- [Dataset excerpt]
+ + +

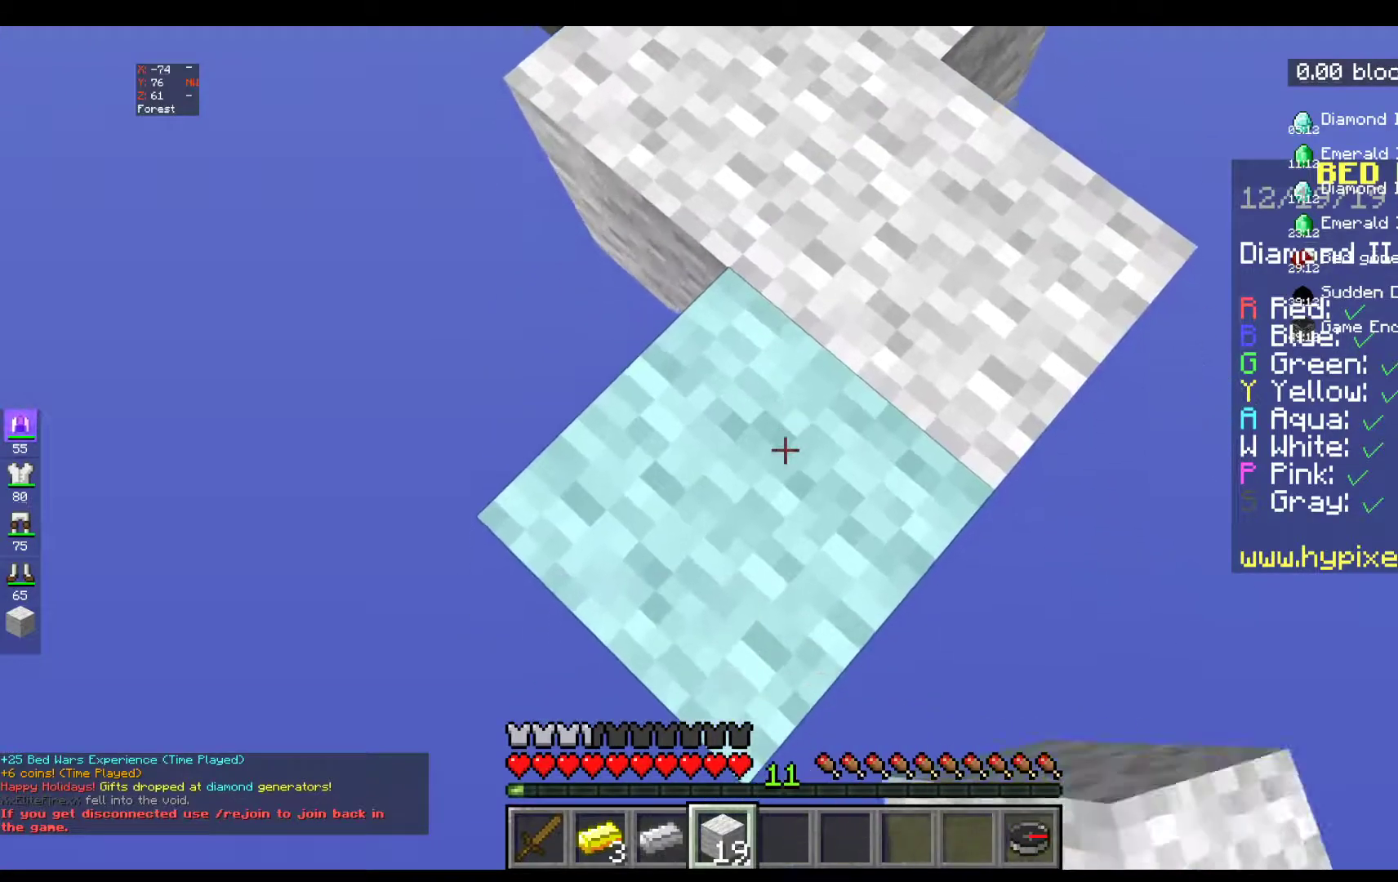
{"keys": ["s"], "mouse": ["right"], "events": [[400, "d", "down"], [500, "d", "up"]]}
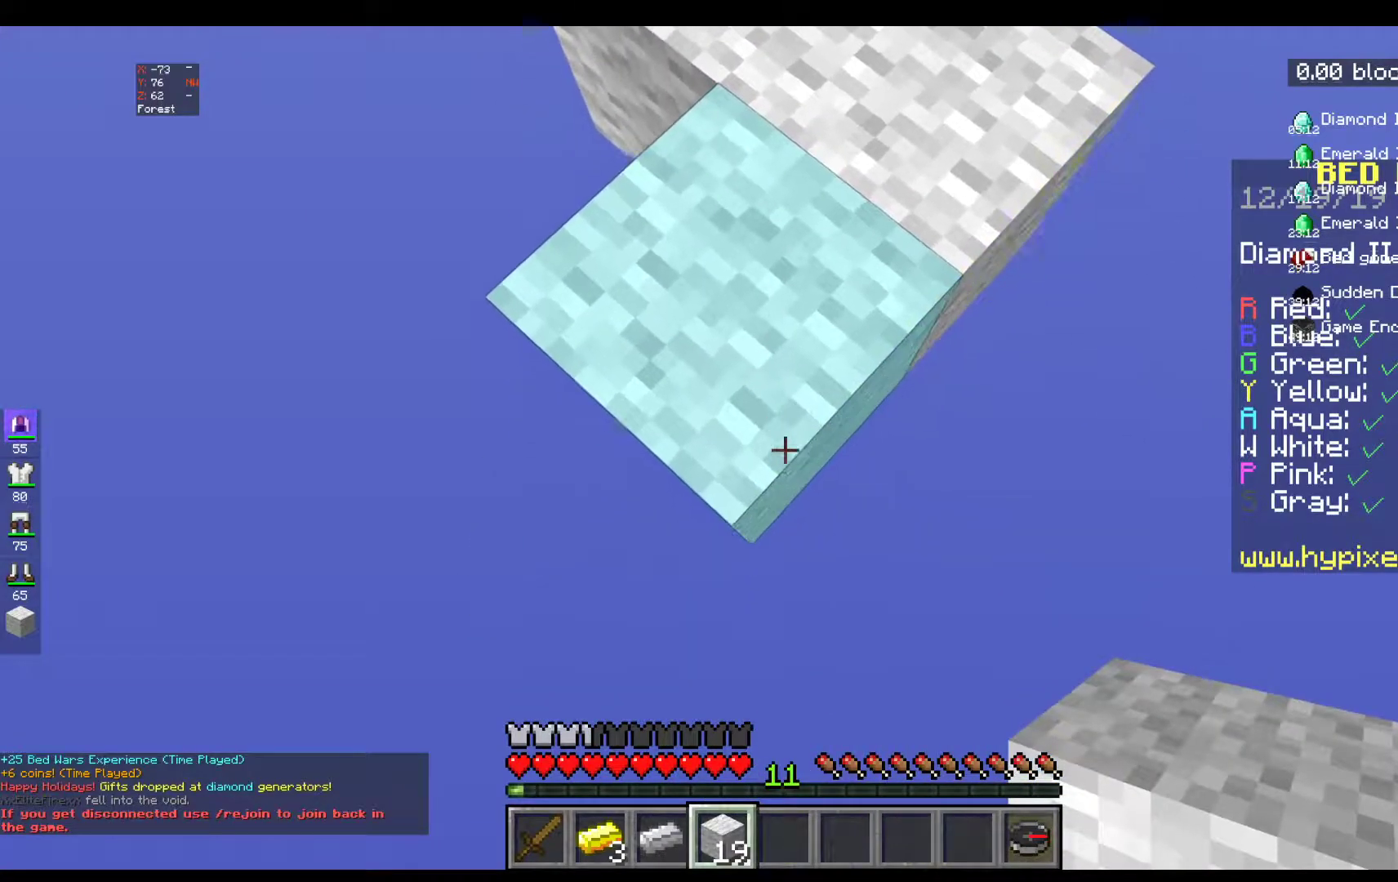
{"keys": ["s"], "mouse": ["right"], "events": []}
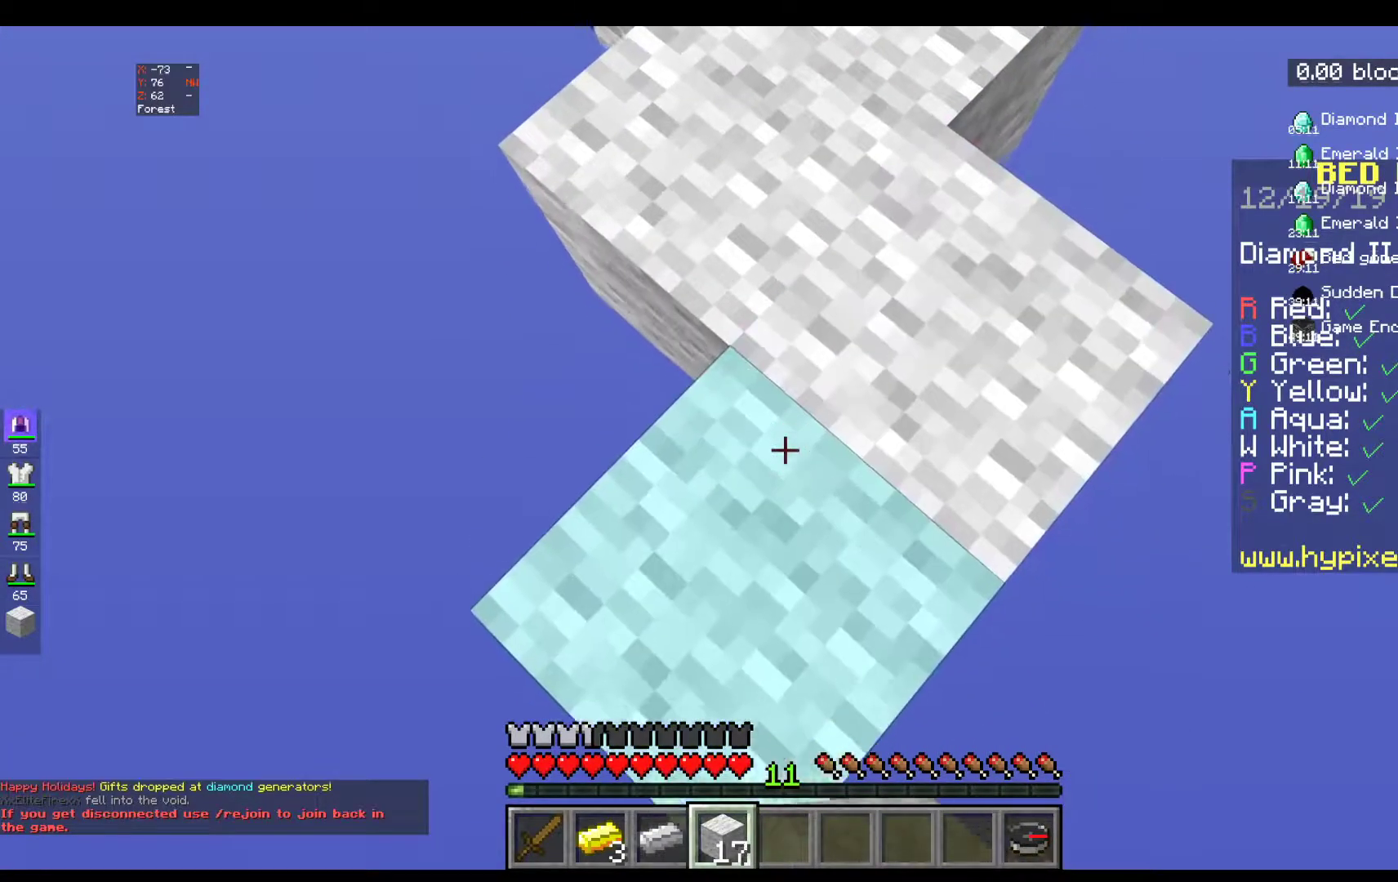
{"keys": ["s"], "mouse": ["right"], "events": []}
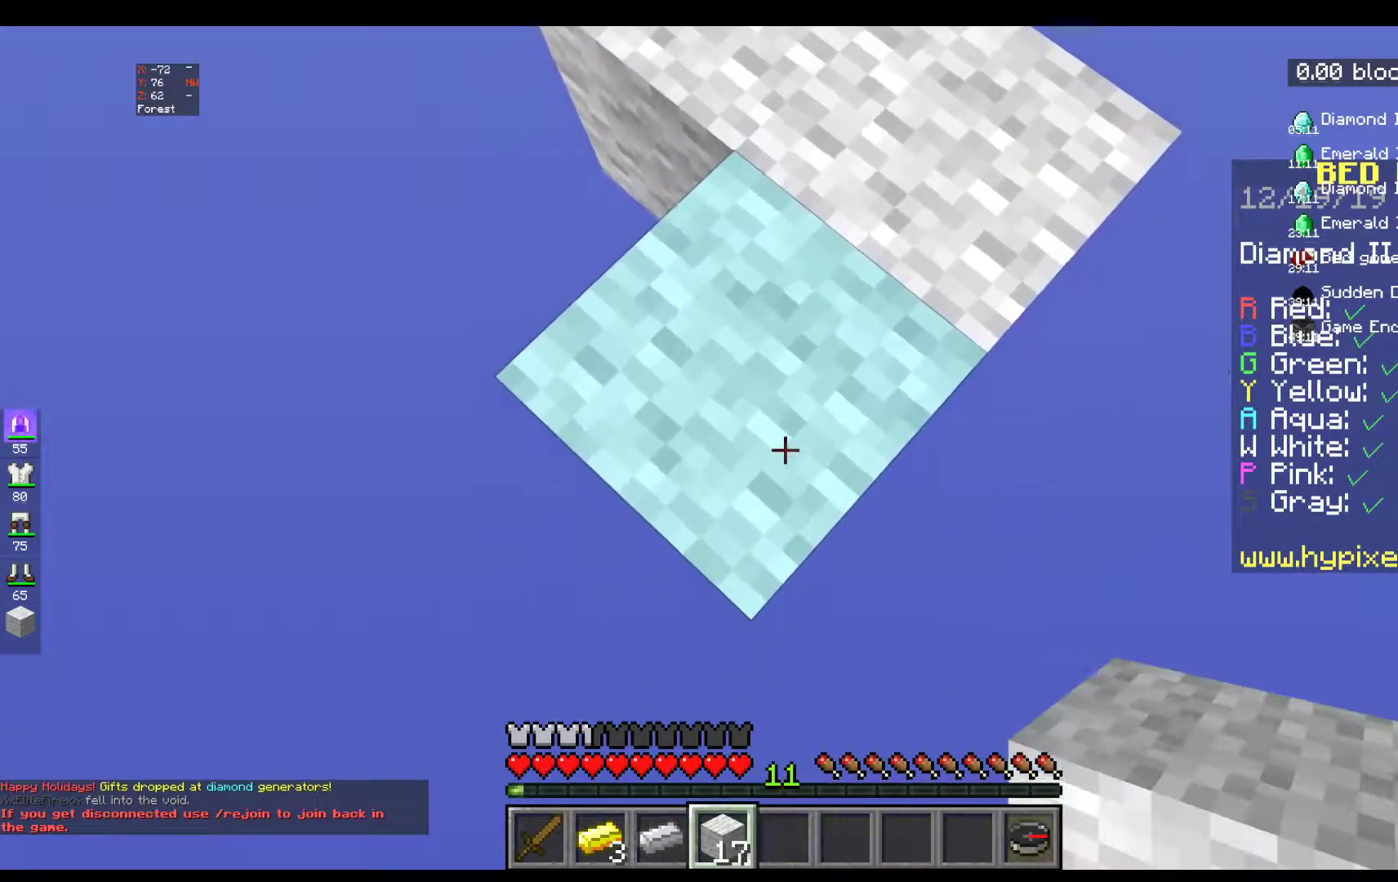
{"keys": ["s"], "mouse": ["right"], "events": []}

+ + +

- [Exercise prompt]
Each line above has to be returned exactly. Drop the pictures.

- [Exercise answer]
{"keys": ["s"], "mouse": ["right"], "events": [[400, "d", "down"], [500, "d", "up"]]}
{"keys": ["s"], "mouse": ["right"], "events": []}
{"keys": ["s"], "mouse": ["right"], "events": []}
{"keys": ["s"], "mouse": ["right"], "events": []}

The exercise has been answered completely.